Lasers have been used for scar treatment since their early incarnations and they have benefits based upon multiple modalities. The older and more basic lasers rely on tissue destruction to achieve results. With a raised scar, selective destruction of the raised portion can easily reduce the prominence of the scar tissue rendering it flatter and more amenable to camouflage with makeup. Non-fractional CO2 ablative lasers would be an example of these. The newer, fractional lasers only treat fractions of the skin surface at a time, effectively dividing the target into thousands of fine treatment areas producing perforations in the scar, which then heal in a manner similar to microneedling wounds over multiple treatments.13
Moving on to pulsed dye lasers, the wavelength of the beam allows the pigmentation of the scar to be targeted, helping it to pale back to skin colour, as the redness of the scar is usually caused by its vascular content for which the pulsed dye laser is optimised.14 It is logical that a combination of these technologies can be used to give a superior result over multiple treatments.

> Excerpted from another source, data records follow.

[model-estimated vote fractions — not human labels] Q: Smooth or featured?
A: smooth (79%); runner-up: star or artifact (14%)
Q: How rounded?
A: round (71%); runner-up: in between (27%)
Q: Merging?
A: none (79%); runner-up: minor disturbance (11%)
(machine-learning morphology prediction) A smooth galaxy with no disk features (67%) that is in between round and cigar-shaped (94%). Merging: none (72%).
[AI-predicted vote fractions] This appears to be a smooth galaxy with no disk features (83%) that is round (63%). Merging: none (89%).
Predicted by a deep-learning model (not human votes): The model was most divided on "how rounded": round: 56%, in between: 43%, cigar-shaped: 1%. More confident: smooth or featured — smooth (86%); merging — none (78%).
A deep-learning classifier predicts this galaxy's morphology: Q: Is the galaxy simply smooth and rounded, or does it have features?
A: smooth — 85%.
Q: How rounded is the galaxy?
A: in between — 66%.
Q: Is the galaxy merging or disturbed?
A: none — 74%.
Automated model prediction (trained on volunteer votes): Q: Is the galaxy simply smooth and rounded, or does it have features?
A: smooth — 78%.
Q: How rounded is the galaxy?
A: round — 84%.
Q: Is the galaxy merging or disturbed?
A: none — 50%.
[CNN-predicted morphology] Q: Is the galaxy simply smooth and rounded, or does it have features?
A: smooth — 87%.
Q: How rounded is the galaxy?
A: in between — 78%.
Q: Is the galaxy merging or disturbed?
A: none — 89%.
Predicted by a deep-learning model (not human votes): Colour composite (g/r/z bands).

For example, an ablative laser could be used to resurface an uneven scar by destroying the proud tissue, then a fractionated non-ablative laser could be employed to drill new channels into the scar to promote production of new tissue, followed by a pulsed dye non-ablative laser used to reduce pigmentation. It has been indicated that laser therapy for hypertrophic scars has approximately 70% efficacy.15 Another study advised that laser therapy should become an integral part of hypertrophic scar therapy and may reduce the need for surgical excision.19
Clearly there are numerous treatments that rely on similar methods to reduce scarring, which could be viewed as interchangeable depending on the practitioner’s skills and preference. For example, several use tissue destruction (laser, TCA peels) to remove excess scar tissue and others use tissue damage/growth stimulation (fractional laser, microneedling) to promote replacement of scar tissue with healthier collagen.